The idea of "Instant Cloning" a Nested ESXi VM (running ESXi in a VM) is not a new concept. In fact, I had shared a solution back in 2015 using the private VMFork APIs. However, what has changed is the ease of consumption, primarily due to the re-architecture of Instant Clone in vSphere 6.7 (more details here and here) which resulted in a public and simplified API. Some of you might ask, why not simply clone a Nested ESXi VM or create a Link Clone? What benefit would I get by using Instant Clone?
The answer is not only speed, but the fact that the instantiated VM is fully operational and ready to start executing where as a traditional full clone or linked clone requires a full OS boot up that can take up to several minutes to deploy and configure. This may not sound like much for a small number of Nested ESXi VMs, but as you increase the number of instances, Instant Clone really shines while still maintaining speed and the instant availability of the VM. As you can imagine, this definitely opens up for some interesting use cases whether it be for personal home lab or educational purposes like VMware HOL. In addition, we also have customers who deploy Nested ESXi not only at high scale but also with a high churn rate for development purposes, think CI/CD type of a workload who can also benefit from Instant Clone.

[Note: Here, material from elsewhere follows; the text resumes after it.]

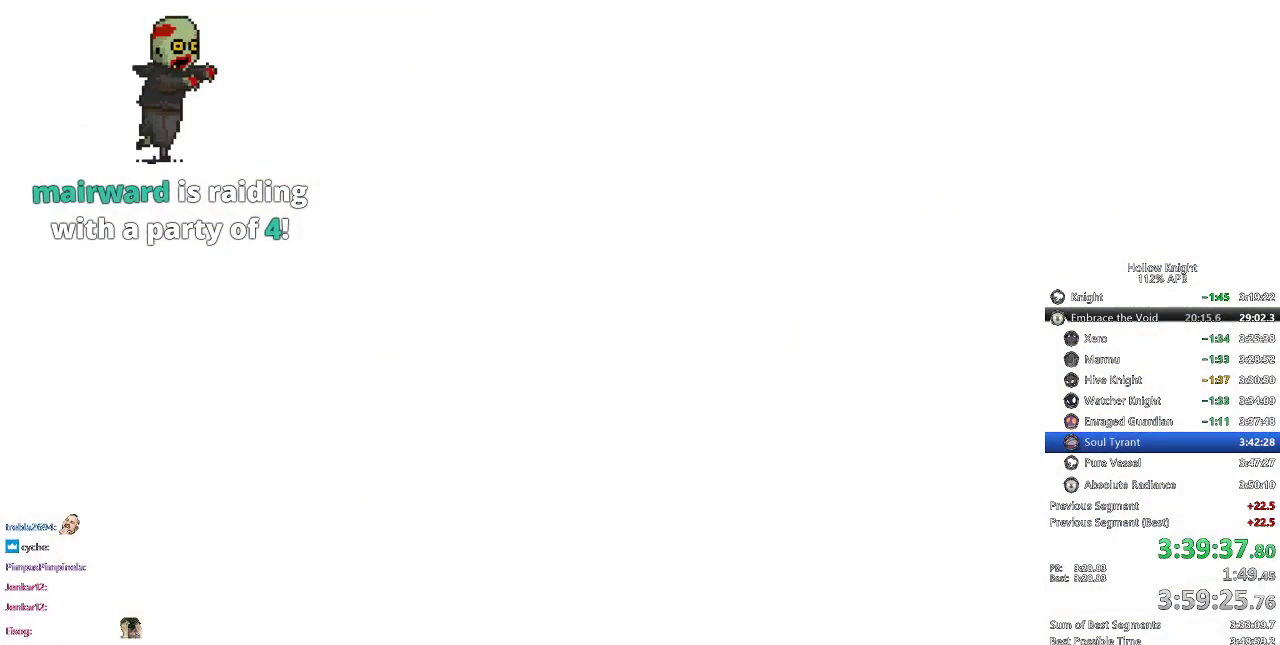
{"keys": [], "events": []}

So how fast are we talking about? Lets say you wanted to test out the latest version of VSAN in vSphere 6.7, you would normally deploy 3 Nested ESXi VMs, power them up and wait for them to be ready on the network. With Instant Clone, you can deploy three fully functional Nested ESXi VMs in just 30seconds! As the VMs are instantly available for consumption, you can start the VSAN enablement workflow immediately and even parts of that can be baked into the Instant Clone workflow. With the ease of provisioning Nested ESXi VMs, you can simply maintain a catalog of ESXi templates which are in "frozen" states and then leverage Instant Clone to deploy just-in-time Nested ESXi environments and discard them once you are done. Pretty slick if you ask me! and something I plan on using going forward.
Disclaimer: Nested ESXi is still not officially supported by VMware. Please use at your own risk.

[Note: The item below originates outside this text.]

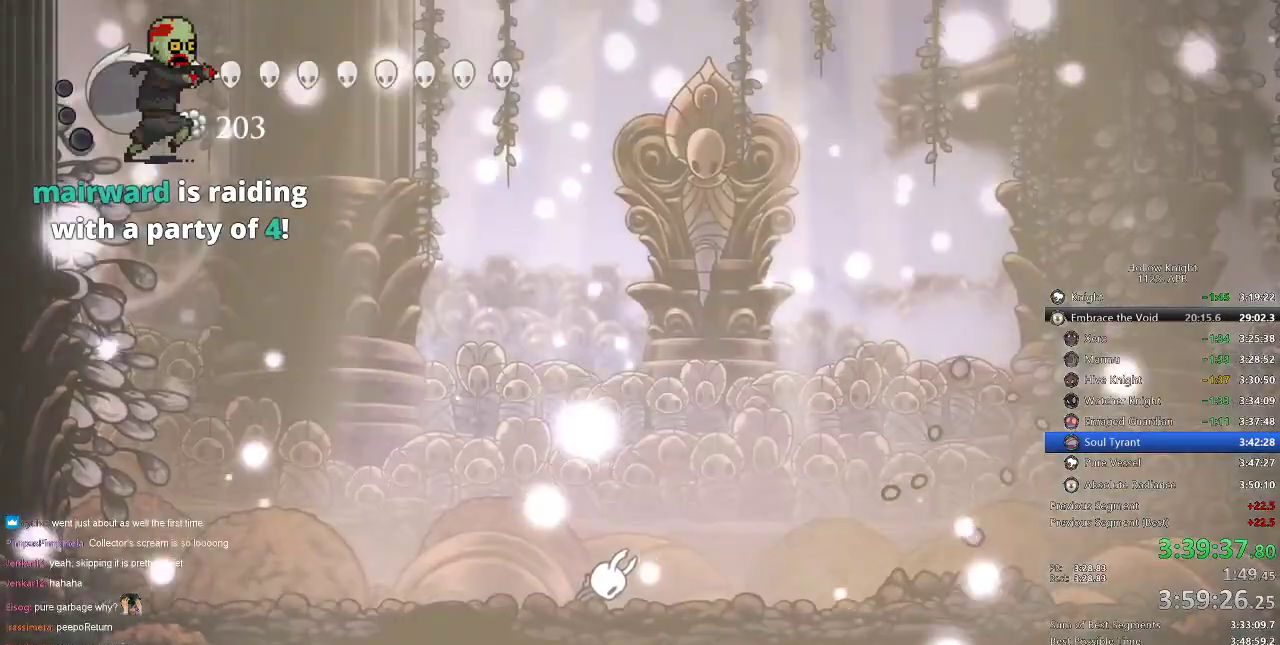
{"keys": ["nail"], "events": [[417, "nail", "down"]]}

Step 1 - Create the base Nested ESXi template (I have tested both 6.5u2 and 6.7) which will we will use to Instant Clone from. You can either install ESXi in a VM by hand OR you can use one of my existing Nested ESXi Virtual Appliances (here and here). Make sure the VM is only configured with a single VMDK which should just contain the ESXi installation. If you are using my appliance, make sure to delete the second and third VMDK, the reason for this is that when we Instant Clone, the disk UUIDs will be duplicated and you will have conflicts when trying to create a VMFS volume or setup VSAN. The way we handle this is part of the Instant Clone instantiation where we will hot-add additional VMDKs based on your use case and this will ensure each VM will have unique UUIDs for each disk.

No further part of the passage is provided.